# TASK ITEM
Format the text in the data below as a JSON list of strings, with one string for each line and blank lines omitted. Leave the pictures out of the answer.

>>>>>

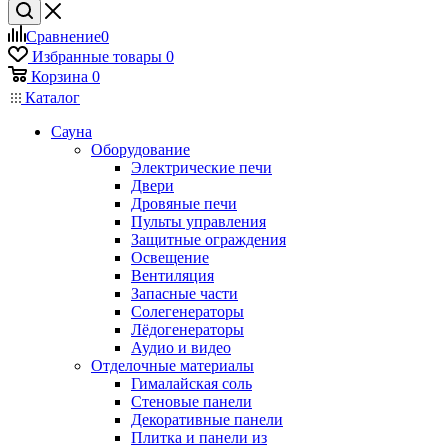
Сравнение
0
Избранные товары
0
Корзина
0
Каталог
Сауна
Оборудование
Электрические печи
Двери
Дровяные печи
Пульты управления
Защитные ограждения
Освещение
Вентиляция
Запасные части
Солегенераторы
Лёдогенераторы
Аудио и видео
Отделочные материалы
Гималайская соль
Стеновые панели
Декоративные панели
Плитка и панели из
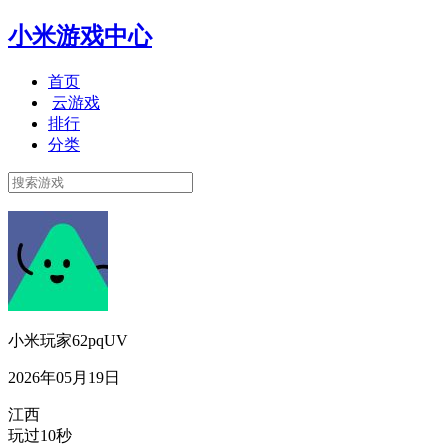
小米游戏中心
首页
云游戏
排行
分类
小米玩家62pqUV
2026年05月19日
江西
玩过10秒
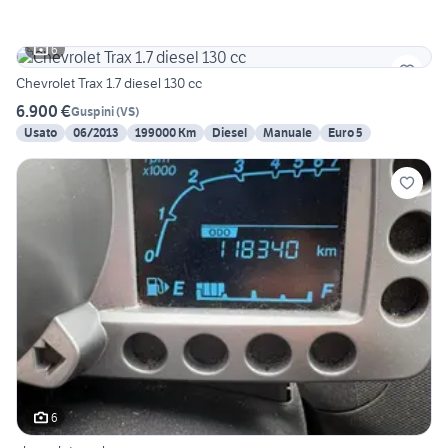
6
Chevrolet Trax 1.7 diesel 130 cc
6.900 €
Guspini
(
VS
)
Usato
06/2013
199000 Km
Diesel
Manuale
Euro 5
6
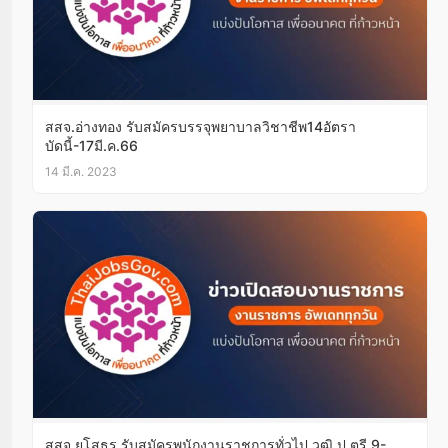
สสจ.อ่างทอง รับสมัครบรรจุพยาบาลวิชาชีพ14อัตรา
บัดนี้-17มี.ค.66
14 มี.ค. 2023
สสจ.ยโสธร รับสมัครพนักงานราชการทั่วไป วุฒิ ป.ตรี 9-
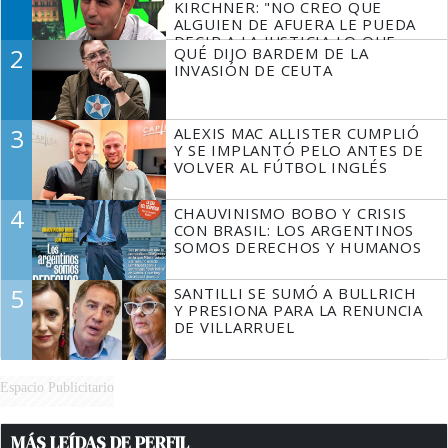
KIRCHNER: "NO CREO QUE
ALGUIEN DE AFUERA LE PUEDA
DECIR A LA JUSTICIA LO QUE
2
QUÉ DIJO BARDEM DE LA
TIENE QUE HACER"
INVASIÓN DE CEUTA
3
ALEXIS MAC ALLISTER CUMPLIÓ
Y SE IMPLANTÓ PELO ANTES DE
VOLVER AL FÚTBOL INGLÉS
4
CHAUVINISMO BOBO Y CRISIS
CON BRASIL: LOS ARGENTINOS
SOMOS DERECHOS Y HUMANOS
5
SANTILLI SE SUMÓ A BULLRICH
Y PRESIONA PARA LA RENUNCIA
DE VILLARRUEL
Espacio Publicitario
MÁS LEÍDAS DE PERFIL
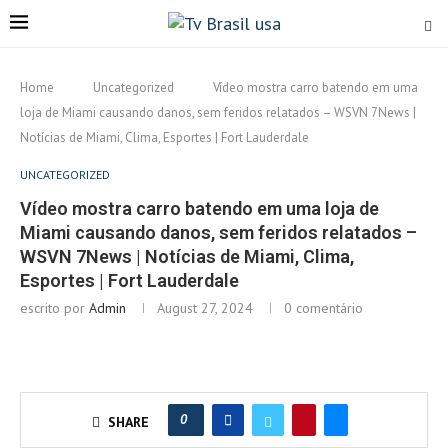
Home
Uncategorized
Vídeo mostra carro batendo em uma
loja de Miami causando danos, sem feridos relatados – WSVN 7News |
Notícias de Miami, Clima, Esportes | Fort Lauderdale
UNCATEGORIZED
Vídeo mostra carro batendo em uma loja de
Miami causando danos, sem feridos relatados –
WSVN 7News | Notícias de Miami, Clima,
Esportes | Fort Lauderdale
escrito por
Admin
August 27, 2024
0 comentário
0
SHARE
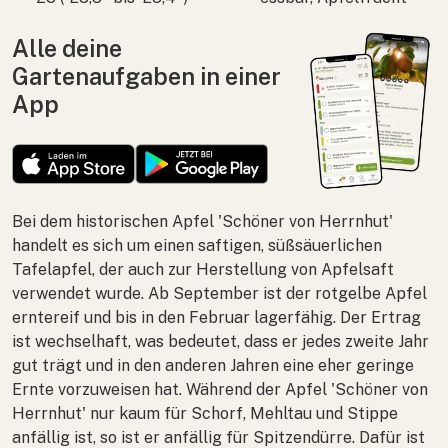
Alle deine
Gartenaufgaben in einer
App
Bei dem historischen Apfel 'Schöner von Herrnhut'
handelt es sich um einen saftigen, süßsäuerlichen
Tafelapfel, der auch zur Herstellung von Apfelsaft
verwendet wurde. Ab September ist der rotgelbe Apfel
erntereif und bis in den Februar lagerfähig. Der Ertrag
ist wechselhaft, was bedeutet, dass er jedes zweite Jahr
gut trägt und in den anderen Jahren eine eher geringe
Ernte vorzuweisen hat. Während der Apfel 'Schöner von
Herrnhut' nur kaum für Schorf, Mehltau und Stippe
anfällig ist, so ist er anfällig für Spitzendürre. Dafür ist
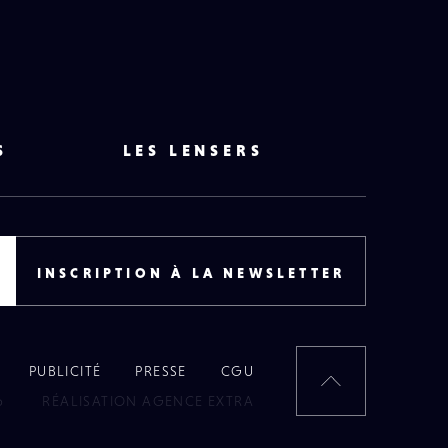
S
LES LENSERS
INSCRIPTION À LA NEWSLETTER
PUBLICITÉ
PRESSE
CGU
RETOUR
6
RÉALISATION AGENCE EXTRA
EN
HAUT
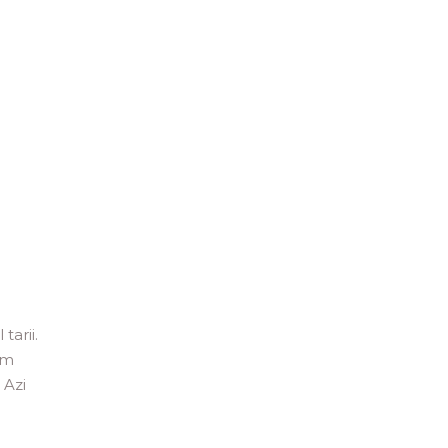
tarii.
am
 Azi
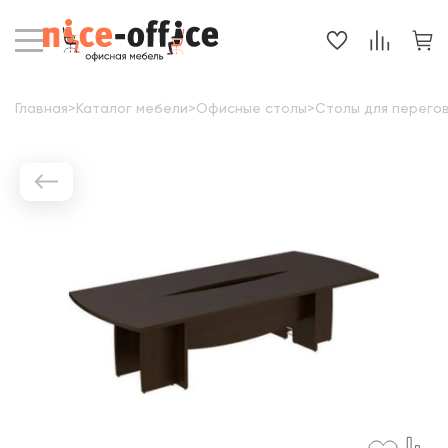
Главная
>
Каталог мебели
>
Офисные столы
>
Столы для перего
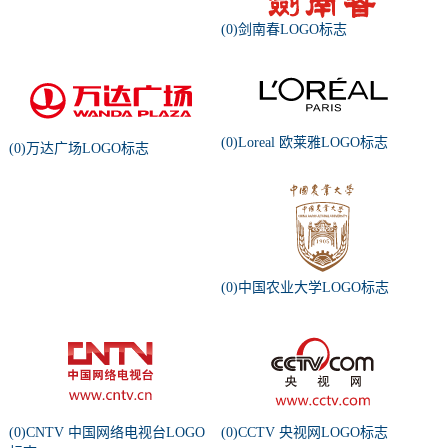
(0)剑南春LOGO标志
(0)Loreal 欧莱雅LOGO标志
(0)万达广场LOGO标志
(0)中国农业大学LOGO标志
(0)CNTV 中国网络电视台LOGO
(0)CCTV 央视网LOGO标志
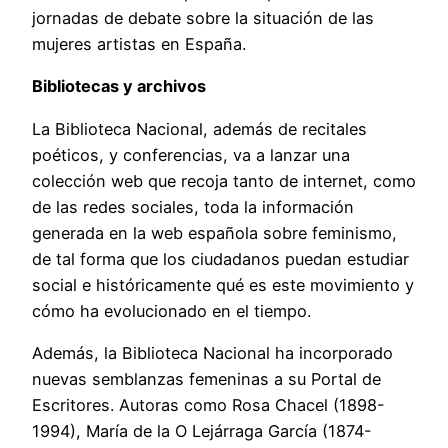
jornadas de debate sobre la situación de las
mujeres artistas en España.
Bibliotecas y archivos
La Biblioteca Nacional, además de recitales
poéticos, y conferencias, va a lanzar una
colección web que recoja tanto de internet, como
de las redes sociales, toda la información
generada en la web española sobre feminismo,
de tal forma que los ciudadanos puedan estudiar
social e históricamente qué es este movimiento y
cómo ha evolucionado en el tiempo.
Además, la Biblioteca Nacional ha incorporado
nuevas semblanzas femeninas a su Portal de
Escritores. Autoras como Rosa Chacel (1898-
1994), María de la O Lejárraga García (1874-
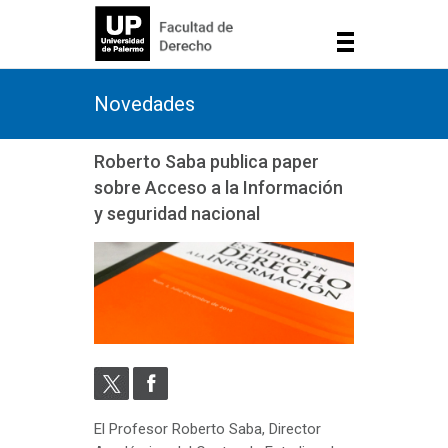
Novedades
Roberto Saba publica paper
sobre Acceso a la Información
y seguridad nacional
El Profesor Roberto Saba, Director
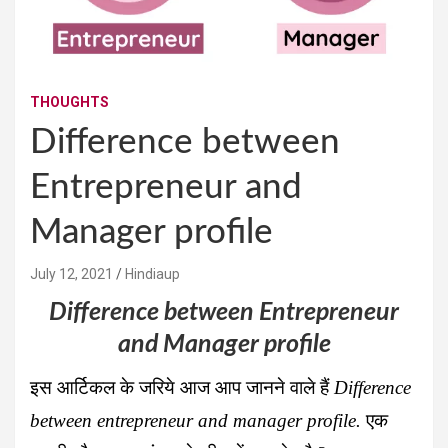
THOUGHTS
Difference between
Entrepreneur and
Manager profile
July 12, 2021
Hindiaup
Difference between Entrepreneur
and Manager profile
इस आर्टिकल के जरिये आज आप जानने वाले हैं
Difference
between entrepreneur and manager profile.
एक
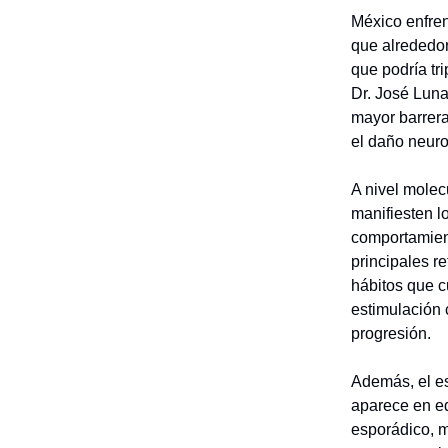
México enfren
que alrededor
que podría tr
Dr. José Luna
mayor barrera
el daño neuro
A nivel molec
manifiesten l
comportamient
principales r
hábitos que c
estimulación c
progresión.
Además, el es
aparece en ed
esporádico, 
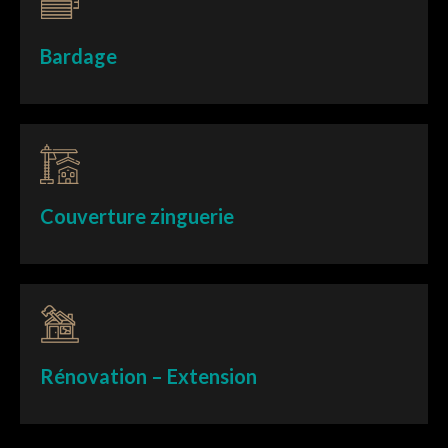
Bardage
Couverture zinguerie
Rénovation – Extension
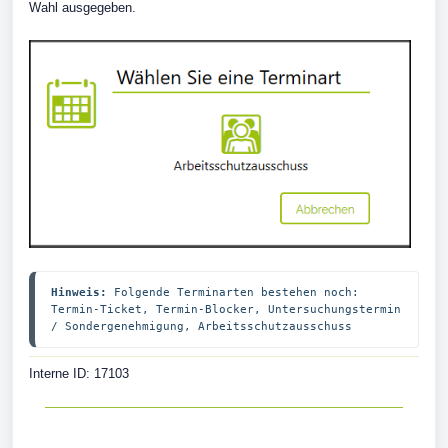
Wahl ausgegeben.
Hinweis:
 Folgende Terminarten bestehen noch: 
Termin-Ticket, Termin-Blocker, Untersuchungstermin 
/ Sondergenehmigung, Arbeitsschutzausschuss
Interne ID: 17103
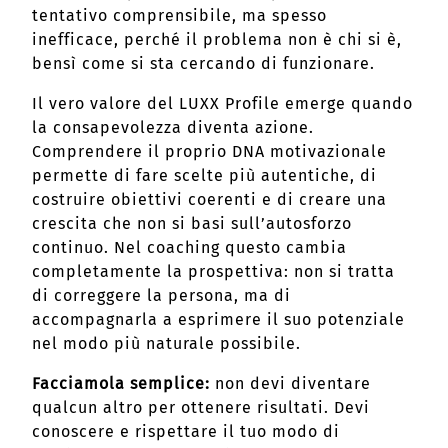
tentativo comprensibile, ma spesso
inefficace, perché il problema non è chi si è,
bensì come si sta cercando di funzionare.
Il vero valore del LUXX Profile emerge quando
la consapevolezza diventa azione.
Comprendere il proprio DNA motivazionale
permette di fare scelte più autentiche, di
costruire obiettivi coerenti e di creare una
crescita che non si basi sull’autosforzo
continuo. Nel coaching questo cambia
completamente la prospettiva: non si tratta
di correggere la persona, ma di
accompagnarla a esprimere il suo potenziale
nel modo più naturale possibile.
Facciamola semplice:
non devi diventare
qualcun altro per ottenere risultati. Devi
conoscere e rispettare il tuo modo di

<<<<<

# ANSWER TO THE EXERCISE
[
  "Сравнение",
  "0",
  "Избранные товары",
  "0",
  "Корзина",
  "0",
  "Каталог",
  "Сауна",
  "Оборудование",
  "Электрические печи",
  "Двери",
  "Дровяные печи",
  "Пульты управления",
  "Защитные ограждения",
  "Освещение",
  "Вентиляция",
  "Запасные части",
  "Солегенераторы",
  "Лёдогенераторы",
  "Аудио и видео",
  "Отделочные материалы",
  "Гималайская соль",
  "Стеновые панели",
  "Декоративные панели",
  "Плитка и панели из",
  "小米游戏中心",
  "首页",
  "云游戏",
  "排行",
  "分类",
  "小米玩家62pqUV",
  "2026年05月19日",
  "江西",
  "玩过10秒",
  "6",
  "Chevrolet Trax 1.7 diesel 130 cc",
  "6.900 €",
  "Guspini",
  "(",
  "VS",
  ")",
  "Usato",
  "06/2013",
  "199000 Km",
  "Diesel",
  "Manuale",
  "Euro 5",
  "6",
  "สสจ.อ่างทอง รับสมัครบรรจุพยาบาลวิชาชีพ14อัตรา",
  "บัดนี้-17มี.ค.66",
  "14 มี.ค. 2023",
  "สสจ.ยโสธร รับสมัครพนักงานราชการทั่วไป วุฒิ ป.ตรี 9-",
  "KIRCHNER: \"NO CREO QUE",
  "ALGUIEN DE AFUERA LE PUEDA",
  "DECIR A LA JUSTICIA LO QUE",
  "2",
  "QUÉ DIJO BARDEM DE LA",
  "TIENE QUE HACER\"",
  "INVASIÓN DE CEUTA",
  "3",
  "ALEXIS MAC ALLISTER CUMPLIÓ",
  "Y SE IMPLANTÓ PELO ANTES DE",
  "VOLVER AL FÚTBOL INGLÉS",
  "4",
  "CHAUVINISMO BOBO Y CRISIS",
  "CON BRASIL: LOS ARGENTINOS",
  "SOMOS DERECHOS Y HUMANOS",
  "5",
  "SANTILLI SE SUMÓ A BULLRICH",
  "Y PRESIONA PARA LA RENUNCIA",
  "DE VILLARRUEL",
  "Espacio Publicitario",
  "MÁS LEÍDAS DE PERFIL",
  "Home",
  "Uncategorized",
  "Vídeo mostra carro batendo em uma",
  "loja de Miami causando danos, sem feridos relatados – WSVN 7News |",
  "Notícias de Miami, Clima, Esportes | Fort Lauderdale",
  "UNCATEGORIZED",
  "Vídeo mostra carro batendo em uma loja de",
  "Miami causando danos, sem feridos relatados –",
  "WSVN 7News | Notícias de Miami, Clima,",
  "Esportes | Fort Lauderdale",
  "escrito por",
  "Admin",
  "August 27, 2024",
  "0 comentário",
  "0",
  "SHARE",
  "Alle deine",
  "Gartenaufgaben in einer",
  "App",
  "Bei dem historischen Apfel 'Schöner von Herrnhut'",
  "handelt es sich um einen saftigen, süßsäuerlichen",
  "Tafelapfel, der auch zur Herstellung von Apfelsaft",
  "verwendet wurde. Ab September ist der rotgelbe Apfel",
  "erntereif und bis in den Februar lagerfähig. Der Ertrag",
  "ist wechselhaft, was bedeutet, dass er jedes zweite Jahr",
  "gut trägt und in den anderen Jahren eine eher geringe",
  "Ernte vorzuweisen hat. Während der Apfel 'Schöner von",
  "Herrnhut' nur kaum für Schorf, Mehltau und Stippe",
  "anfällig ist, so ist er anfällig für Spitzendürre. Dafür ist",
  "S",
  "LES LENSERS",
  "INSCRIPTION À LA NEWSLETTER",
  "PUBLICITÉ",
  "PRESSE",
  "CGU",
  "RETOUR",
  "6",
  "RÉALISATION AGENCE EXTRA",
  "EN",
  "HAUT",
  "tarii.",
  "am",
  " Azi",
  "Главная",
  ">",
  "Каталог мебели",
  ">",
  "Офисные столы",
  ">",
  "Столы для перего",
  "(0)剑南春LOGO标志",
  "(0)Loreal 欧莱雅LOGO标志",
  "(0)万达广场LOGO标志",
  "(0)中国农业大学LOGO标志",
  "(0)CNTV 中国网络电视台LOGO",
  "(0)CCTV 央视网LOGO标志",
  "jornadas de debate sobre la situación de las",
  "mujeres artistas en España.",
  "Bibliotecas y archivos",
  "La Biblioteca Nacional, además de recitales",
  "poéticos, y conferencias, va a lanzar una",
  "colección web que recoja tanto de internet, como",
  "de las redes sociales, toda la información",
  "generada en la web española sobre feminismo,",
  "de tal forma que los ciudadanos puedan estudiar",
  "social e históricamente qué es este movimiento y",
  "cómo ha evolucionado en el tiempo.",
  "Además, la Biblioteca Nacional ha incorporado",
  "nuevas semblanzas femeninas a su Portal de",
  "Escritores. Autoras como Rosa Chacel (1898-",
  "1994), María de la O Lejárraga García (1874-",
  "Novedades",
  "Roberto Saba publica paper",
  "sobre Acceso a la Información",
  "y seguridad nacional",
  "El Profesor Roberto Saba, Director",
  "THOUGHTS",
  "Difference between",
  "Entrepreneur and",
  "Manager profile",
  "July 12, 2021",
  "Hindiaup",
  "Difference between Entrepreneur",
  "and Manager profile",
  "इस आर्टिकल के जरिये आज आप जानने वाले हैं",
  "Difference",
  "between entrepreneur and manager profile.",
  "एक",
  "México enfren",
  "que alrededor",
  "que podría tr",
  "Dr. José Luna",
  "mayor barrera",
  "el daño neuro",
  "A nivel molec",
  "manifiesten l",
  "comportamient",
  "principales r",
  "hábitos que c",
  "estimulación c",
  "progresión.",
  "Además, el es",
  "aparece en ed",
  "esporádico, ",
  "Bardage",
  "Couverture zinguerie",
  "Rénovation – Extension",
  "Wahl ausgegeben.",
  "Hinweis:",
  " Folgende Terminarten bestehen noch: ",
  "Termin-Ticket, Termin-Blocker, Untersuchungstermin ",
  "/ Sondergenehmigung, Arbeitsschutzausschuss",
  "Interne ID: 17103",
  "tentativo comprensibile, ma spesso",
  "inefficace, perché il problema non è chi si è,",
  "bensì come si sta cercando di funzionare.",
  "Il vero valore del LUXX Profile emerge quando",
  "la consapevolezza diventa azione.",
  "Comprendere il proprio DNA motivazionale",
  "permette di fare scelte più autentiche, di",
  "costruire obiettivi coerenti e di creare una",
  "crescita che non si basi sull’autosforzo",
  "continuo. Nel coaching questo cambia",
  "completamente la prospettiva: non si tratta",
  "di correggere la persona, ma di",
  "accompagnarla a esprimere il suo potenziale",
  "nel modo più naturale possibile.",
  "Facciamola semplice:",
  "non devi diventare",
  "qualcun altro per ottenere risultati. Devi",
  "conoscere e rispettare il tuo modo di"
]